Why It Isn't Veterans Day

This Memorial Day Weekend we wanted to share with you some background on what we feel is one of the most important holidays of the year.  We need to begin by noting that we’re excited as you are about the unofficial kick-off to summer.  We’re lucky to live and work in one of the most beautiful vacation destinations in the world where Memorial Day Weekend signifies an unofficial start to the summer season.  The bunting is up, BBQs abound, beach days begin, and the scent of bonfires fills the air.

And while Americans enjoy this celebratory weekend, it’s important that we all take time to recognize the true meaning – a meaning that is specific to offering recognition and remembrance to those who died while serving in the US Armed Forces.

Different from Veterans Day (celebrated November 11), Memorial Day is always celebrated the last Monday in May, and is a nationally recognized holiday specifically paying tribute to those who died serving in the United States Coast Guard, Marines, Navy, Army, and Air Force.

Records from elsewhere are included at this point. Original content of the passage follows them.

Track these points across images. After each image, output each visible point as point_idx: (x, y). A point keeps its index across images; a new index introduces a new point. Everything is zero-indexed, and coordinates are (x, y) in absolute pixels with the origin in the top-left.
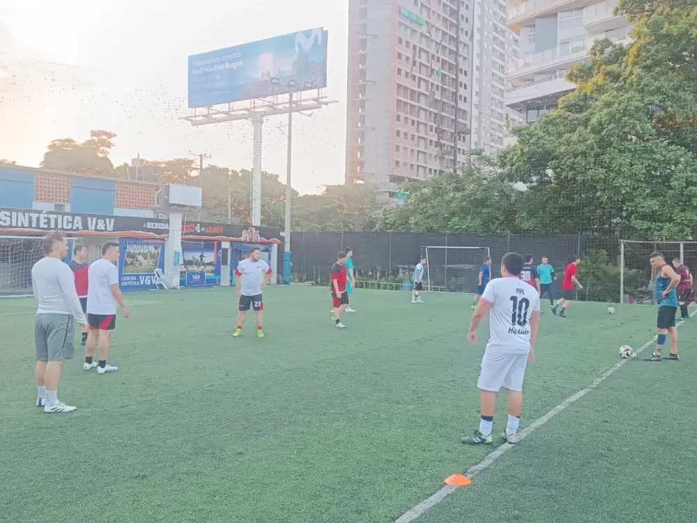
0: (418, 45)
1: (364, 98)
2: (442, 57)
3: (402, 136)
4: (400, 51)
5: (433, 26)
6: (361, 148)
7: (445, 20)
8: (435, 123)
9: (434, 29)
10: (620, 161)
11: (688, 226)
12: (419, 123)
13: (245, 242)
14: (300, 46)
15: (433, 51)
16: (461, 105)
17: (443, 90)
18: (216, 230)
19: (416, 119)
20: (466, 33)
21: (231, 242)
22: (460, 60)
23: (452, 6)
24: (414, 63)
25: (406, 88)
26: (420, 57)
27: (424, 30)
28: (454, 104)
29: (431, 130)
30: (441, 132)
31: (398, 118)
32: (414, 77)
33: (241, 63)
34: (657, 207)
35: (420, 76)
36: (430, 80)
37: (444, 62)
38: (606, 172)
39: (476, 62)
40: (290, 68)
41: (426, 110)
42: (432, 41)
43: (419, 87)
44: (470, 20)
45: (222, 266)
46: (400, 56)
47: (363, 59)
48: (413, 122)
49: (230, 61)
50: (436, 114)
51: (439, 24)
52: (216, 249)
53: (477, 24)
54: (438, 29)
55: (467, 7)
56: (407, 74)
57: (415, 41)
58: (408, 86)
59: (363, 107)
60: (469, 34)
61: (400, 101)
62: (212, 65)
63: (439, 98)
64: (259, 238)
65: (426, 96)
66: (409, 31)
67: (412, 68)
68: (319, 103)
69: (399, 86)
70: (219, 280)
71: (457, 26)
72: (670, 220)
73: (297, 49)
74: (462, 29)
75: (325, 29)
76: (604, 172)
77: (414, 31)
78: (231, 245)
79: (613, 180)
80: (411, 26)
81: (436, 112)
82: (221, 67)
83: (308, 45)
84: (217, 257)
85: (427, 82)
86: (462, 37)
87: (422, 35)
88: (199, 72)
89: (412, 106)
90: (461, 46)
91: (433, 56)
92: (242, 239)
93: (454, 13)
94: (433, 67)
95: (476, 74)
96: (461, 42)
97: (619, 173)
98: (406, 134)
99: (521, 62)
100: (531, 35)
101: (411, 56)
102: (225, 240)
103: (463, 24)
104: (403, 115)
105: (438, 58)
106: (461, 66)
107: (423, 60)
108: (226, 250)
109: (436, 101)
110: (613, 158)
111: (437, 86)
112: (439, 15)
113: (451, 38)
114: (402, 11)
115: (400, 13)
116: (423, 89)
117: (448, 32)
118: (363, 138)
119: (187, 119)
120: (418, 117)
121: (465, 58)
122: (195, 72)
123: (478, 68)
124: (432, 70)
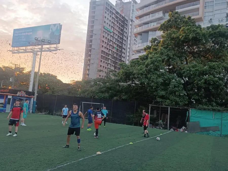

The history of Memorial Day began on May 5, 1868, three years after the Civil War had ended when the head of the Grand Army of the Republic (GAR) established “Decoration Day” as a time for the nation to decorate the graves of the Civil War dead with flowers.  Major General John A. Logan declared that Decoration Day should be observed on May 30, a date rumored to be chosen because it was late enough that flowers be in bloom and available throughout the country.  By the 20th century, “Memorial Day” eventually extended to honor all Americans who died while in the military service.  The National Holiday Act, passed by Congress in 1971, made the date an official holiday.

So while each and every day should offer an opportunity to thank a living veteran who has dedicated their time to preserving our freedoms, this Memorial Day please remember those who made the ultimate sacrifice recognizing that “while all gave some, some gave all”.  Our thoughts go out not only to those who died serving, but those who lost loved ones.

Thanks for reading.  From your friends here in Downtown Good Hart, we wish you a very safe and celebratory Memorial Day Weekend.  God Bless America.